#### [Recorded data]
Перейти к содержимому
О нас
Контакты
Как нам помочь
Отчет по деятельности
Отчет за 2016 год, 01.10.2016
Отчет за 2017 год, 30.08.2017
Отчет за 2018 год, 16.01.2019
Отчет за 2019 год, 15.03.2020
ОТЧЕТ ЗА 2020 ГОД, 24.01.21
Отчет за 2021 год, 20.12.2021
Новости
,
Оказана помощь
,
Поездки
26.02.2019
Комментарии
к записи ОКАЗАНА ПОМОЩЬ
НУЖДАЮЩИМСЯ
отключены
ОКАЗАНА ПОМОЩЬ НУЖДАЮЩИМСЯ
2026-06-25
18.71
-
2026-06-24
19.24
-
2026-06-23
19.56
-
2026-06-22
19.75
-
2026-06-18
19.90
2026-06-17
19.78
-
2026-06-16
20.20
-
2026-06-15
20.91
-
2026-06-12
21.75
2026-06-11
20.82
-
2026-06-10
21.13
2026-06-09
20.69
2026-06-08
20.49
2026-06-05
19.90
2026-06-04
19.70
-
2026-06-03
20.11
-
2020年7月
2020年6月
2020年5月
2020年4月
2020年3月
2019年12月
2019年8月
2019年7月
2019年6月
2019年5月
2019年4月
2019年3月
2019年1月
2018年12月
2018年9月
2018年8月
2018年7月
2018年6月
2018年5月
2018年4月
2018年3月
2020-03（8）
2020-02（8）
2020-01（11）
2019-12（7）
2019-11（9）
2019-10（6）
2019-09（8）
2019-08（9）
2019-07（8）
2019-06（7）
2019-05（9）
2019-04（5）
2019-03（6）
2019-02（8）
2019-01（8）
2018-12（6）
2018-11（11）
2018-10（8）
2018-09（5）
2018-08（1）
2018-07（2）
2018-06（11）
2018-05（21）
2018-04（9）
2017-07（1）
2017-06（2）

#### [WHAT IS EXPECTED]
Can you quote every line of text in the records above, character for character?

#### [ANSWER FOR THE TASK]
Перейти к содержимому
О нас
Контакты
Как нам помочь
Отчет по деятельности
Отчет за 2016 год, 01.10.2016
Отчет за 2017 год, 30.08.2017
Отчет за 2018 год, 16.01.2019
Отчет за 2019 год, 15.03.2020
ОТЧЕТ ЗА 2020 ГОД, 24.01.21
Отчет за 2021 год, 20.12.2021
Новости
,
Оказана помощь
,
Поездки
26.02.2019
Комментарии
к записи ОКАЗАНА ПОМОЩЬ
НУЖДАЮЩИМСЯ
отключены
ОКАЗАНА ПОМОЩЬ НУЖДАЮЩИМСЯ
2026-06-25
18.71
-
2026-06-24
19.24
-
2026-06-23
19.56
-
2026-06-22
19.75
-
2026-06-18
19.90
2026-06-17
19.78
-
2026-06-16
20.20
-
2026-06-15
20.91
-
2026-06-12
21.75
2026-06-11
20.82
-
2026-06-10
21.13
2026-06-09
20.69
2026-06-08
20.49
2026-06-05
19.90
2026-06-04
19.70
-
2026-06-03
20.11
-
2020年7月
2020年6月
2020年5月
2020年4月
2020年3月
2019年12月
2019年8月
2019年7月
2019年6月
2019年5月
2019年4月
2019年3月
2019年1月
2018年12月
2018年9月
2018年8月
2018年7月
2018年6月
2018年5月
2018年4月
2018年3月
2020-03（8）
2020-02（8）
2020-01（11）
2019-12（7）
2019-11（9）
2019-10（6）
2019-09（8）
2019-08（9）
2019-07（8）
2019-06（7）
2019-05（9）
2019-04（5）
2019-03（6）
2019-02（8）
2019-01（8）
2018-12（6）
2018-11（11）
2018-10（8）
2018-09（5）
2018-08（1）
2018-07（2）
2018-06（11）
2018-05（21）
2018-04（9）
2017-07（1）
2017-06（2）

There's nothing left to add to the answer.